/---
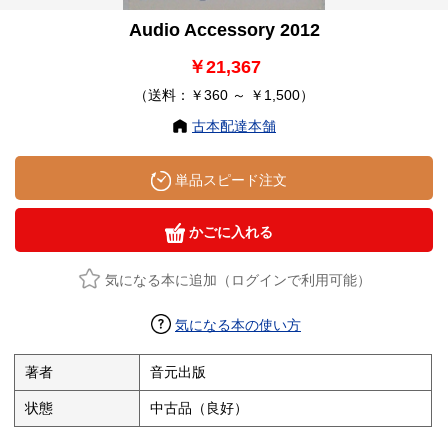
Audio Accessory 2012
￥21,367
（送料：￥360 ～ ￥1,500）
古本配達本舗
単品スピード注文
かごに入れる
気になる本に追加（ログインで利用可能）
気になる本の使い方
著者
音元出版
状態
中古品（良好）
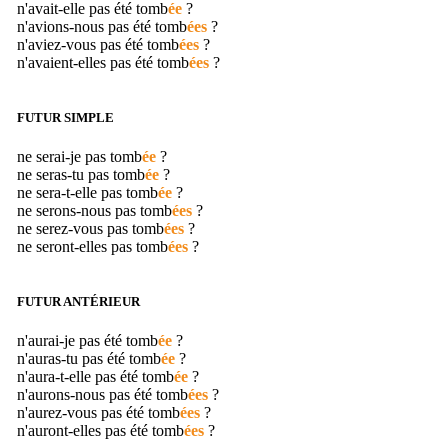
n'avait-elle pas été
tomb
ée
?
n'avions-nous pas été
tomb
ées
?
n'aviez-vous pas été
tomb
ées
?
n'avaient-elles pas été
tomb
ées
?
FUTUR SIMPLE
ne serai-je pas
tomb
ée
?
ne seras-tu pas
tomb
ée
?
ne sera-t-elle pas
tomb
ée
?
ne serons-nous pas
tomb
ées
?
ne serez-vous pas
tomb
ées
?
ne seront-elles pas
tomb
ées
?
FUTUR ANTÉRIEUR
n'aurai-je pas été
tomb
ée
?
n'auras-tu pas été
tomb
ée
?
n'aura-t-elle pas été
tomb
ée
?
n'aurons-nous pas été
tomb
ées
?
n'aurez-vous pas été
tomb
ées
?
n'auront-elles pas été
tomb
ées
?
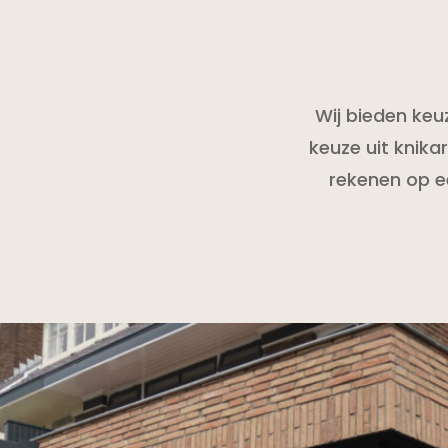
Wij bieden keu
keuze uit knika
rekenen op ee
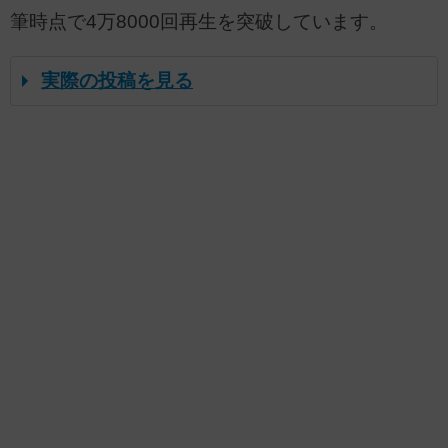
筆時点で4万8000回再生を突破しています。
実際の投稿を見る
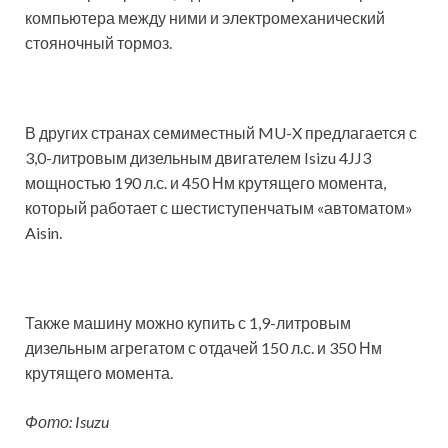
компьютера между ними и электромеханический
стояночный тормоз.
В других странах семиместный MU-X предлагается с
3,0-литровым дизельным двигателем Isizu 4JJ3
мощностью 190 л.с. и 450 Нм крутящего момента,
который работает с шестиступенчатым «автоматом»
Aisin.
Также машину можно купить с 1,9-литровым
дизельным агрегатом с отдачей 150 л.с. и 350 Нм
крутящего момента.
Фото: Isuzu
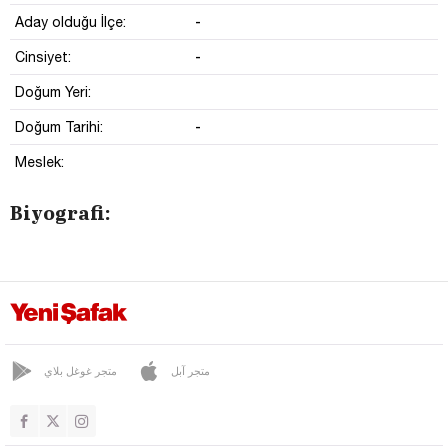
-
Aday olduğu İlçe:
-
Cinsiyet:
Doğum Yeri:
-
Doğum Tarihi:
Meslek:
Biyografi:
متجر آبل
متجر غوغل بلاي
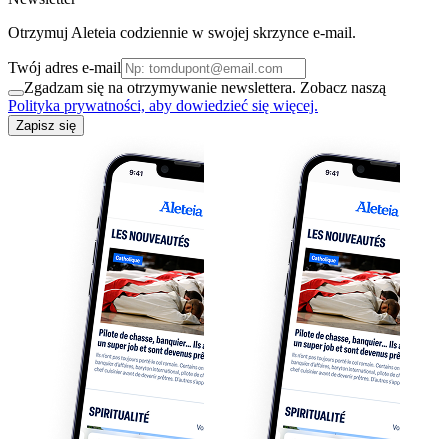
Otrzymuj Aleteia codziennie w swojej skrzynce e-mail.
Twój adres e-mail
Zgadzam się na otrzymywanie newslettera. Zobacz naszą
Polityka prywatności, aby dowiedzieć się więcej.
Zapisz się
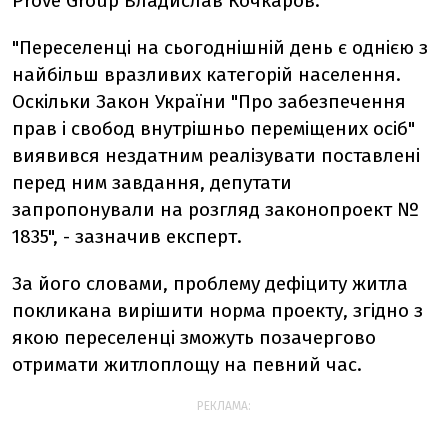
Prove Group Владислав Кочкаров.
"Переселенці на сьогоднішній день є однією з
найбільш вразливих категорій населення.
Оскільки Закон України "Про забезпечення
прав і свобод внутрішньо переміщених осіб"
виявився нездатним реалізувати поставлені
перед ним завдання, депутати
запропонували на розгляд законопроект №
1835", - зазначив експерт.
За його словами, проблему дефіциту житла
покликана вирішити норма проекту, згідно з
якою переселенці зможуть позачергово
отримати житлоплощу на певний час.
РЕКЛАМА:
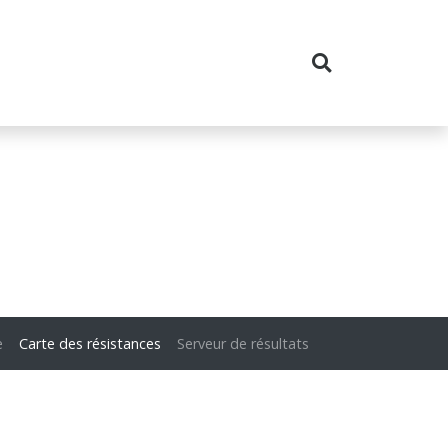
e
Carte des résistances
Serveur de résultats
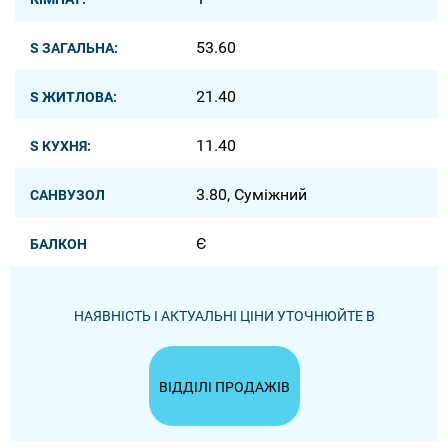
53.60
S ЗАГАЛЬНА:
21.40
S ЖИТЛОВА:
11.40
S КУХНЯ:
3.80, Суміжний
САНВУЗОЛ
Є
БАЛКОН
НАЯВНІСТЬ І АКТУАЛЬНІ ЦІНИ УТОЧНЮЙТЕ В
ВІДДІЛІ ПРОДАЖІВ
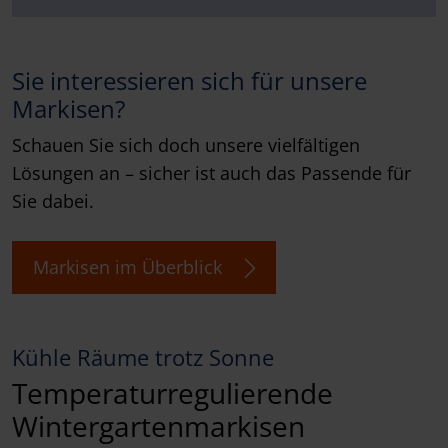
Sie interessieren sich für unsere
Markisen?
Schauen Sie sich doch unsere vielfältigen
Lösungen an – sicher ist auch das Passende für
Sie dabei.
Markisen im Überblick
Kühle Räume trotz Sonne
Temperaturregulierende
Wintergartenmarkisen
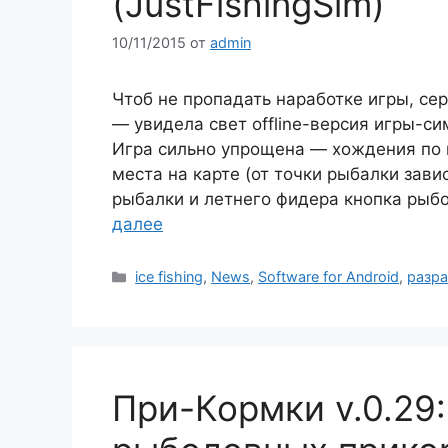
(JustFishingSim)
10/11/2015
от
admin
Чтоб не пропадать наработке игры, се
— увидела свет offline-версия игры-с
Игра сильно упрощена — хождения по 
места на карте (от точки рыбалки зави
рыбалки и летнего фидера кнопка рыбо
далее
Рубрики
ice fishing
,
News
,
Software for Android
,
разра
При-Кормки v.0.29:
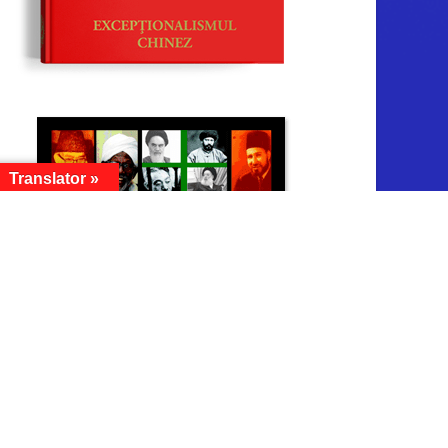
Translator »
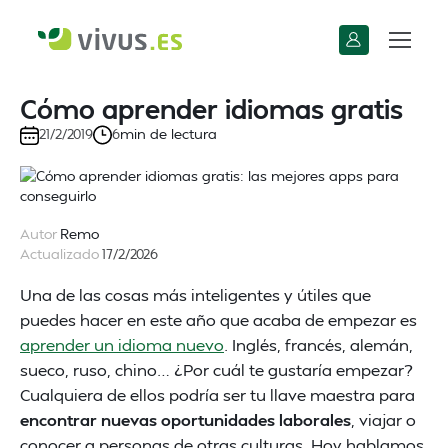
Cómo aprender idiomas gratis
min de lectura
21/2/2019
6
Autor
Remo
Actualizado
17/2/2026
Una de las cosas más inteligentes y útiles que
puedes hacer en este año que acaba de empezar es
aprender un idioma nuevo
. Inglés, francés, alemán,
sueco, ruso, chino… ¿Por cuál te gustaría empezar?
Cualquiera de ellos podría ser tu llave maestra para
encontrar nuevas oportunidades laborales
, viajar o
conocer a personas de otras culturas. Hoy hablamos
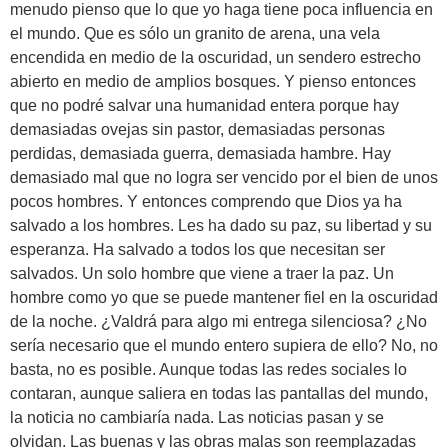
menudo pienso que lo que yo haga tiene poca influencia en
el mundo. Que es sólo un granito de arena, una vela
encendida en medio de la oscuridad, un sendero estrecho
abierto en medio de amplios bosques. Y pienso entonces
que no podré salvar una humanidad entera porque hay
demasiadas ovejas sin pastor, demasiadas personas
perdidas, demasiada guerra, demasiada hambre. Hay
demasiado mal que no logra ser vencido por el bien de unos
pocos hombres. Y entonces comprendo que Dios ya ha
salvado a los hombres. Les ha dado su paz, su libertad y su
esperanza. Ha salvado a todos los que necesitan ser
salvados. Un solo hombre que viene a traer la paz. Un
hombre como yo que se puede mantener fiel en la oscuridad
de la noche. ¿Valdrá para algo mi entrega silenciosa? ¿No
sería necesario que el mundo entero supiera de ello? No, no
basta, no es posible. Aunque todas las redes sociales lo
contaran, aunque saliera en todas las pantallas del mundo,
la noticia no cambiaría nada. Las noticias pasan y se
olvidan. Las buenas y las obras malas son reemplazadas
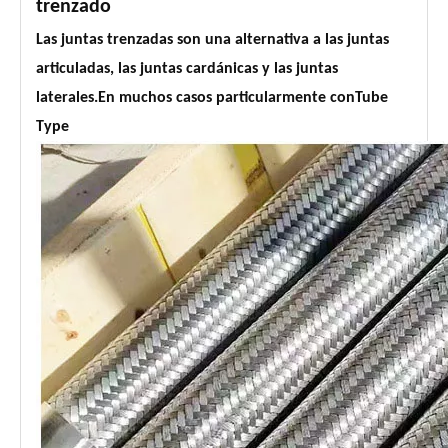
trenzado
Las juntas trenzadas son una alternativa a las juntas
articuladas, las juntas cardánicas y las juntas
laterales.En muchos casos particularmente conTube
Type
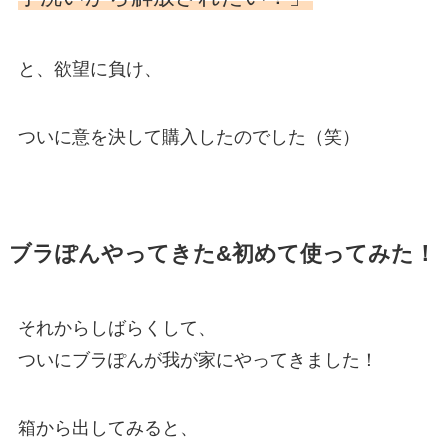
と、欲望に負け、
ついに意を決して購入したのでした（笑）
ブラぽんやってきた&初めて使ってみた！
それからしばらくして、
ついにブラぽんが我が家にやってきました！
箱から出してみると、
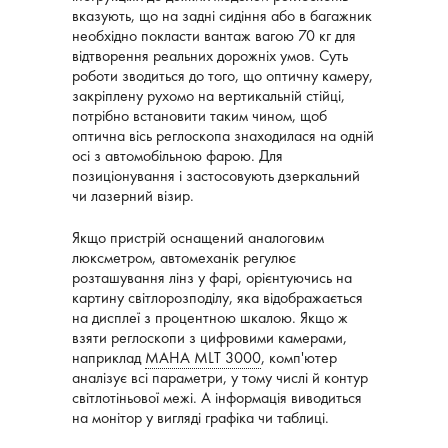
вказують, що на задні сидіння або в багажник
необхідно покласти вантаж вагою 70 кг для
відтворення реальних дорожніх умов. Суть
роботи зводиться до того, що оптичну камеру,
закріплену рухомо на вертикальній стійці,
потрібно встановити таким чином, щоб
оптична вісь реглоскопа знаходилася на одній
осі з автомобільною фарою. Для
позиціонування і застосовують дзеркальний
чи лазерний візир.
Якщо пристрій оснащений аналоговим
люксметром, автомеханік регулює
розташування лінз у фарі, орієнтуючись на
картину світлорозподілу, яка відображається
на дисплеї з процентною шкалою. Якщо ж
взяти реглоскопи з цифровими камерами,
наприклад
MAHA MLT 3000
, комп'ютер
аналізує всі параметри, у тому числі й контур
світлотіньової межі. А інформація виводиться
на монітор у вигляді графіка чи таблиці.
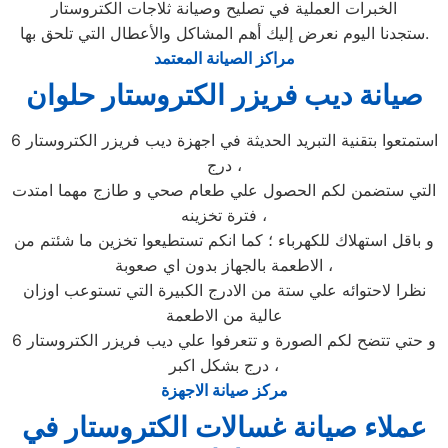
الخبرات العملية في تصليح وصيانة ثلاجات الكتروستار
ستجدنا اليوم نعرض إليك أهم المشاكل والأعطال التي تلحق بها.
مراكز الصيانة المعتمد
صيانة ديب فريزر الكتروستار حلوان
استمتعوا بتقنية التبريد الحديثة في اجهزة ديب فريزر الكتروستار 6
درج ،
التي ستضمن لكم الحصول علي طعام صحي و طازج مهما امتدت
فترة تخزينه ،
و باقل استهلاك للكهرباء ؛ كما انكم تستطيعوا تخزين ما شئتم من
الاطعمة بالجهاز بدون اي صعوبة ،
نظرا لاحتوائه علي ستة من الادرج الكبيرة التي تستوعب اوزان
عالية من الاطعمة
و حتي تتضح لكم الصورة و تتعرفوا علي ديب فريزر الكتروستار 6
درج بشكل اكبر ،
مركز صيانة الاجهزة
عملاء صيانة غسالات الكتروستار في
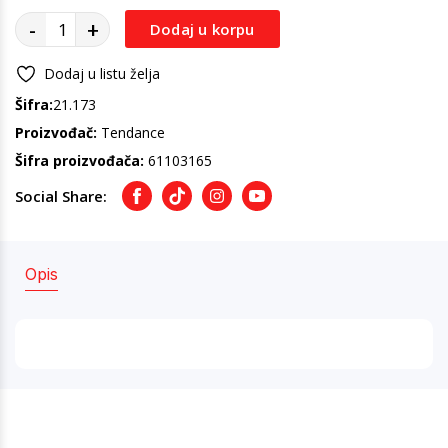
-
+
Dodaj u korpu
Dodaj u listu želja
Šifra:
21.173
Proizvođač:
Tendance
Šifra proizvođača:
61103165
Social Share:
Facebook
TikTok
Instagram
Youtube
Opis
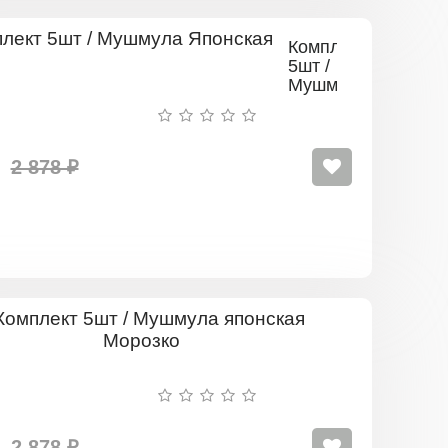
Комплект
5шт /
Мушмула
Японская
2 878 ₽
Комплект
5шт
/
Мушмула
японская
Морозко
2 878 ₽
\---
Assignment »
Can you return, with no changes, the lines of the records above that open with the line containing "вказують, що на задні сидіння або в багажник" and close with the line containing "на монітор у вигляді графіка чи таблиці."?

Answer for the task »
вказують, що на задні сидіння або в багажник
необхідно покласти вантаж вагою 70 кг для
відтворення реальних дорожніх умов. Суть
роботи зводиться до того, що оптичну камеру,
закріплену рухомо на вертикальній стійці,
потрібно встановити таким чином, щоб
оптична вісь реглоскопа знаходилася на одній
осі з автомобільною фарою. Для
позиціонування і застосовують дзеркальний
чи лазерний візир.
Якщо пристрій оснащений аналоговим
люксметром, автомеханік регулює
розташування лінз у фарі, орієнтуючись на
картину світлорозподілу, яка відображається
на дисплеї з процентною шкалою. Якщо ж
взяти реглоскопи з цифровими камерами,
наприклад
MAHA MLT 3000
, комп'ютер
аналізує всі параметри, у тому числі й контур
світлотіньової межі. А інформація виводиться
на монітор у вигляді графіка чи таблиці.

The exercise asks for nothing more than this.